The customer laughed at something he said, and his mate grinned.

Colton had told Zavier how baffled Flynn seemed about being targeted. How could his mate not see just how breathtaking he truly was? Silky brown hair that framed his face in a way that accentuated his angles perfectly. High cheekbones, soft lips, and warm, expressive emerald eyes.

Fantastic. Zavier was standing in a dusty bookstore with a hard-on from hell.

After the lady left, Flynn walked past the shelf, then paused and looked at what Zavier had done. “You alphabetized it.”

“By last name.”

“That’s how it’s supposed to be done.” Flynn sounded mildly offended on behalf of the previous system.

“Yep.” Crouching, Zavier slid the book into place without comment.

“Not a fan of chaos?” Flynn asked.

“Chaos doesn’t bother me.” Zavier moved a misplaced thriller three sections over and filed it correctly. “Hides treasures worth discovering.”

Zavier wasn’t intimidated by the damage his mate masked with humor. In his line of work, he’d dealt with plenty of inner scars. To him, they were signs of strength, of surviving a very dark time in the person’s life.

Flynn stared at him for a long moment, pain and anger flashing behind his green eyes. “You’re a bodyguard, not a treasure hunter. Stick to your job and leave my chaos alone.”

The front door opened again, bell overhead giving a flat little ring, and a man in a postal uniform came through carrying a rubber-banded bundle of mail and a small package.

“Morning, Flynn.” The carrier set the bundle on the counter and flipped through it briefly. “Got a good stack today. And hey,” he said, pulling out a glossy folded brochure, “looks like someone’s getting a vacation.”

Flynn stared a second longer, pleading with his eyes for Zavier to listen.

“Go get the mail,” Zavier murmured. “I’ll respect your boundaries, Flynn.”

“You will?” Flynn stared incredulously at him. “Um, thank you?”

“Um, you’re welcome,” Zavier teased then sobered. “Bodyguard doesn’t mean choices are taken away. It means securing your safety and putting my foot up his ass.”

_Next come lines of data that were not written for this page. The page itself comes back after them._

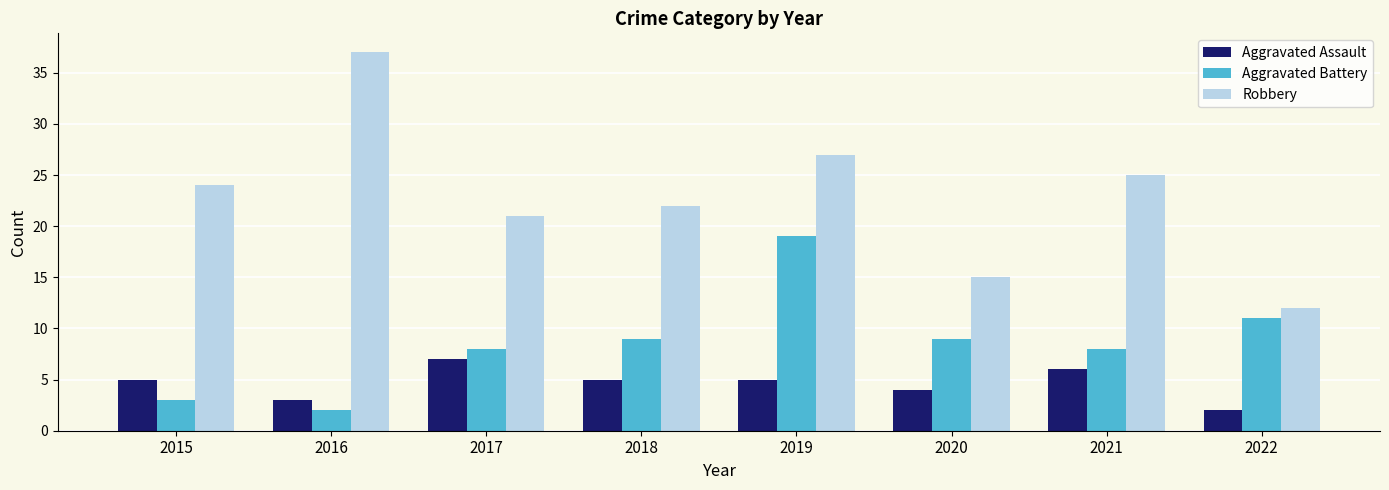

At which category does the chart reach its peak across all series?

2016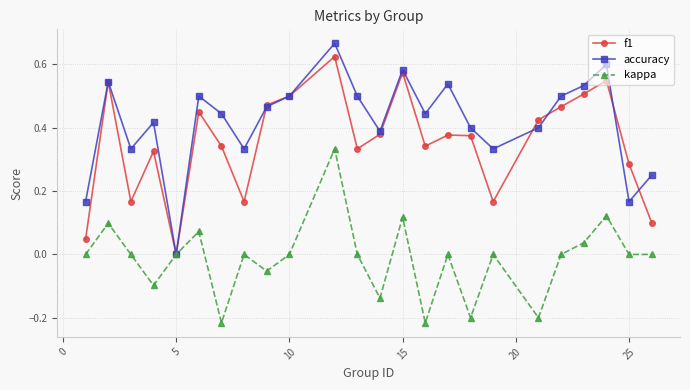

True or false: kappa has more than 0 points higher than both neighbors.

True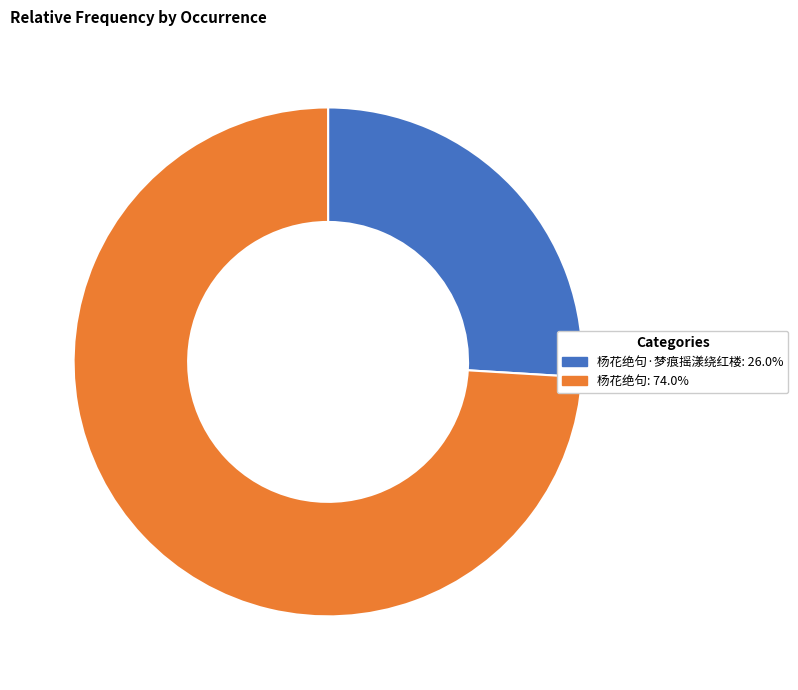

Do 杨花绝句·梦痕摇漾绕红楼: 26.0% and 杨花绝句: 74.0% together represent more than half of the pie?

Yes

“Kick him in the nuts, too.” Flynn spun and headed toward the counter.

Zavier didn’t move from the shelf, but his attention sharpened.

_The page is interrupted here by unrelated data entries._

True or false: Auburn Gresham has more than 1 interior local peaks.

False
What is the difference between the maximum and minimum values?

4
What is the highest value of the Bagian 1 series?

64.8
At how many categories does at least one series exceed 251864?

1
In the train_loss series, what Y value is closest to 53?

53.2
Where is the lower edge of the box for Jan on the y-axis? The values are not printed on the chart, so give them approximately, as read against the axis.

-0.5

“Oh, exciting. Where am I going?” Flynn asked.

“Looks like a beach resort thing. One of those all-inclusive mailers.” The carrier held it up. “Not bad.”

Zavier clocked the carrier’s body language, the casual posture, the easy smile, the way he’d handled the mail without hesitation. Nothing felt calculated. But he kept the man in his line of sight the entire time.

“I’ve never been to a beach.” Flynn took the brochure and studied it with genuine interest. “I’ve been to a lake.

Once. I stepped on something sharp in the water and refused to go back in.

It was probably a rock, but I’ve committed to the trauma.

” He set the brochure on the counter. “If someone’s trying to lure me to a resort, they’ll have to pay for my therapy first.”